Ecuador, Chevron Corp.: la resa dei conti
La battaglia legale che ha avuto inizio negli Stati Uniti nel 1993 e ripresa in Ecuador nel 2003, ha messo la multinazionale contro un avversario difficile, composto da una coalizione di tribù indigene e delle comunità.
Il verdetto è atteso all'inizio del prossimo anno. I querelanti sono pronti al confronto e la Chevron riconosce che può rischiare di perdere. Il caso è storico in diverse misure. Difatti, mai prima d'ora le popolazioni indigene hanno portato una multinazionale del petrolio ad un processo nel proprio paese. Inoltre, una vittoria segnerebbe un punto di svolta nelle relazioni tra le popolazioni indigene di tutto il mondo e le imprese straniere che operano nelle loro terre natie. E gli eventuali danni, secondo un esperto nominato dal tribunale, sono impressionanti: potrebbero raggiungere sino a 27 miliardi di dollari, quasi 10 volte superiori a quelli inizialmente assegnati alla parte querelante, dopo la fuoriuscita della Exxon Valdez.

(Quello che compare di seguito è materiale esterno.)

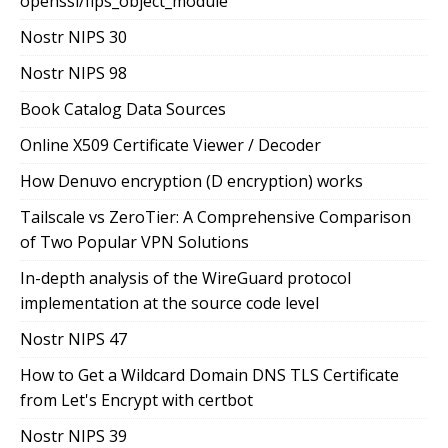
openssl/fips_object_module
Nostr NIPS 30
Nostr NIPS 98
Book Catalog Data Sources
Online X509 Certificate Viewer / Decoder
How Denuvo encryption (D encryption) works
Tailscale vs ZeroTier: A Comprehensive Comparison
of Two Popular VPN Solutions
In-depth analysis of the WireGuard protocol
implementation at the source code level
Nostr NIPS 47
How to Get a Wildcard Domain DNS TLS Certificate
from Let's Encrypt with certbot
Nostr NIPS 39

Oggi, una parte del Rio delle Amazzoni ecuadoriano, grande circa 4000 chilometri quadrati, resta contaminato oltre ogni immaginazione. Nella zona vecchi oleodotti e pozzi abbandonati hanno creato una zona melmosa e maleodorante che avvelena anche le acque sottostanti, tant'è che gli avvocati dei querelanti hanno denominato la precedente zona di concessione della Texaco the "Amazon Chernobyl."
Intere comunità sono state contagiate da malattie devastanti, dovute all'incuranza delle compagnie dall'aver provveduto a mettere a norma le infiltrazioni da petrolio, giunte sin nelle abitazioni degli indios, il cui rancore è cresciuto nel tempo, alimentato da ragioni che hanno radici più profonde delle trivelle della stessa Texaco.